Aufgabe 1 ::
Fasse das Interview zur Aktionswoche in Prag in zwei Sätzen zusammen.
Aufgabe 2 ::
Beantworte bitte diese Fragen zum Interview über die Aktionswoche:
(a) In welcher Stadt findet die Aktionswoche statt?
(b) Aus welchem Gebiet werden die Kriegsgegner:innen eingeladen?
(c) Was soll bei einer gewissen programmatischen Zentralisierung beibehalten werden?

Lesetext ::
■ ■ ■ ■ ■
Interview mit dem Organisationskomittee der Aktionswoche (Action Week)

Erschienen auf der Seite von Action Week.


Interview mit dem Organisationskomittee der Aktionswoche (Action Week)

Für die Woche vom 20. bis 26. Mai lädt ein Organisationskomittee (OK) linksradikale Kriegsgegner:innen aus ganz Europa zu einer Aktionswoche und Konferenz „gegen kapitalistische Kriege und kapitalistischen Frieden“ nach Prag ein (actionweek.noblogs.org). Im Gespräch mit Transmitter erläutern die Organisator:innen das Ziel dieses Treffens und ihren Blick auf den Krieg in der Ukraine und den Umgang verschiedener linker Strömungen damit.

TM: Vom 20. bis 26. Mai plant Ihr in Prag eine Aktionswoche gegen den Krieg. Was soll in dieser Zeit geschehen?

OK: Während der Aktionswoche findet jeden Tag eine andere Veranstaltung statt. Es soll Vorträge, Diskussionen, Spendensammlungen, Proteste und verschiedene Arten von direkten Aktionen geben. Wir sehen die Aktionswoche nicht als Tag X an, sondern als einen Moment im Prozess des Aufbaus einer revolutionären defätistischen Gemeinschaft, in einem Prozess, der den Austausch von Texten und Kritiken beinhaltet, Diskussionen, die Organisation von konkreten Aktionen, die Kontinuität des Zusammenwirkens etc. Wir hoffen, dass wir in der Lage sein werden, stärkere Verbindungen im Lager des revolutionären Defätismus aufzubauen und wenn wenn möglich, ein gewisses Maß an programmatischer Zentralisierung zu erreichen, unter Beibehaltung des dezentralen Charakters der Aktionen.

TM: Das Motto Eurer Aktionswoche lautet „Gemeinsam gegen kapitalistische Kriege und kapitalistischen Frieden!” Was wollt ihr mit diesem Slogan sagen? Warum verbinden Ihr den Widerstand gegen kapitalistische Kriege mit dem gegen einen kapitalistischen Frieden?
■ ■ ■ ■ ■
Entnommenes Material ::
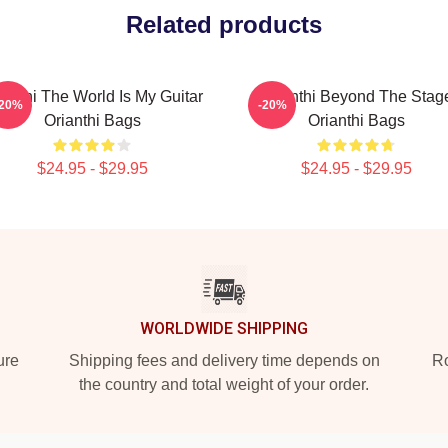
Related products
ianthi The World Is My Guitar
Orianthi Beyond The Stag
-20%
-20%
Orianthi Bags
Orianthi Bags
$24.95 - $29.95
$24.95 - $29.95
WORLDWIDE SHIPPING
ure
Shipping fees and delivery time depends on
Ro
the country and total weight of your order.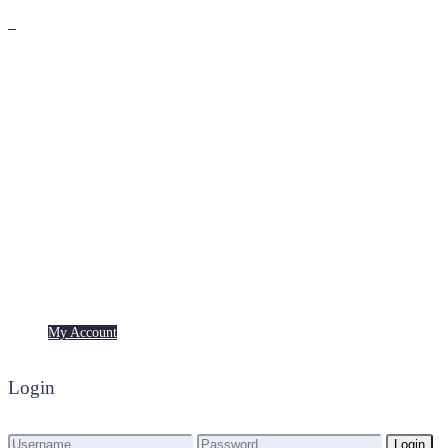
Premium
Freebies
My Account
My Account
Login
Login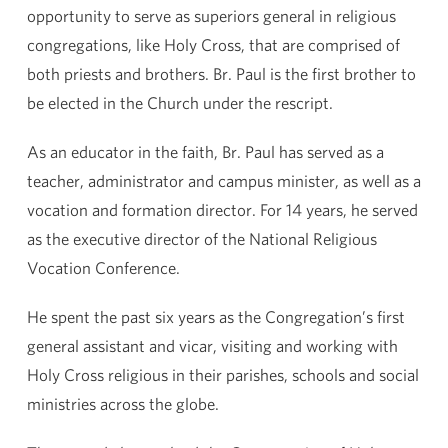
opportunity to serve as superiors general in religious
congregations, like Holy Cross, that are comprised of
both priests and brothers. Br. Paul is the first brother to
be elected in the Church under the rescript.
As an educator in the faith, Br. Paul has served as a
teacher, administrator and campus minister, as well as a
vocation and formation director. For 14 years, he served
as the executive director of the National Religious
Vocation Conference.
He spent the past six years as the Congregation’s first
general assistant and vicar, visiting and working with
Holy Cross religious in their parishes, schools and social
ministries across the globe.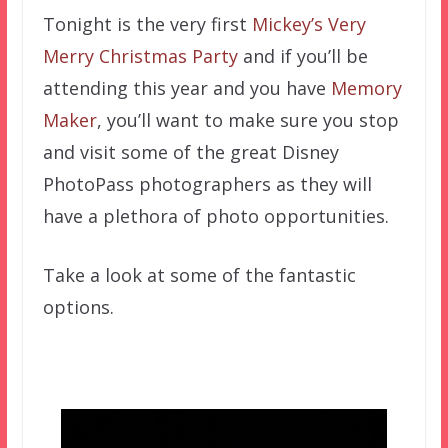
Tonight is the very first
Mickey’s Very
Merry Christmas Party
and if you’ll be
attending this year and you have
Memory
Maker
, you’ll want to make sure you stop
and visit some of the great Disney
PhotoPass photographers as they will
have a plethora of photo opportunities.
Take a look at some of the fantastic
options.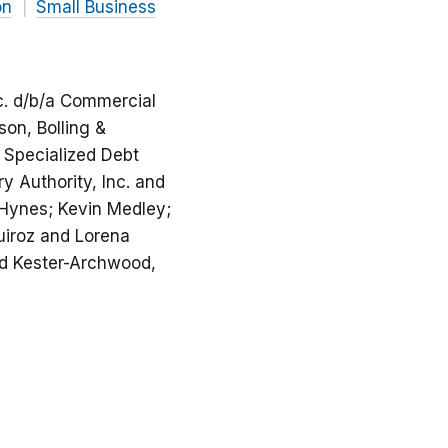
on
Small Business
c. d/b/a Commercial
son, Bolling &
 Specialized Debt
 Authority, Inc. and
 Hynes; Kevin Medley;
uiroz and Lorena
nd Kester-Archwood,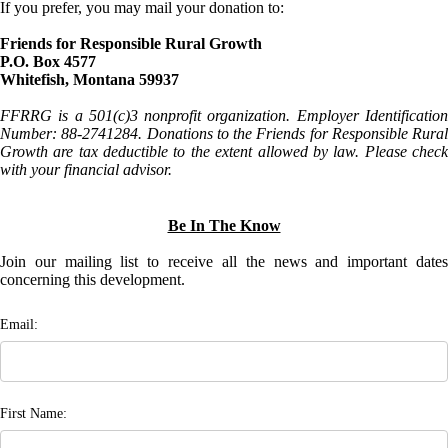
If you prefer, you may mail your donation to:
Friends for Responsible Rural Growth
P.O. Box 4577
Whitefish, Montana 59937
FFRRG is a 501(c)3 nonprofit organization. Employer Identification
Number: 88-2741284. Donations to the Friends for Responsible Rural
Growth are tax deductible to the extent allowed by law. Please check
with your financial advisor.
Be In The Know
Join our mailing list to receive all the news and important dates
concerning this development.
Email:
First Name: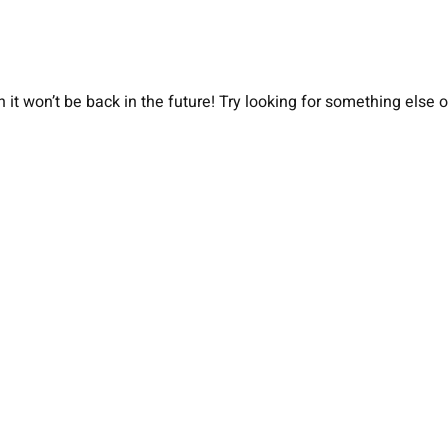
 it won’t be back in the future! Try looking for something else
■ ■ ■ ■ ■
Schriftliche Antwort 1 ::
Die Organisator:innen laden linksradikale Kriegsgegner:innen aus ganz Europa für den 20. bis 26. Mai zu einer Aktionswoche und Konferenz „gegen kapitalistische Kriege und kapitalistischen Frieden“ nach Prag ein. Jeden Tag soll eine andere Veranstaltung stattfinden, etwa Vorträge, Diskussionen, Spendensammlungen, Proteste und direkte Aktionen, und die Woche gilt ihnen als Moment im Aufbau einer revolutionären defätistischen Gemeinschaft.

Schriftliche Antwort 2 ::
(a) In Prag.
(b) Aus ganz Europa.
(c) Der dezentrale Charakter der Aktionen.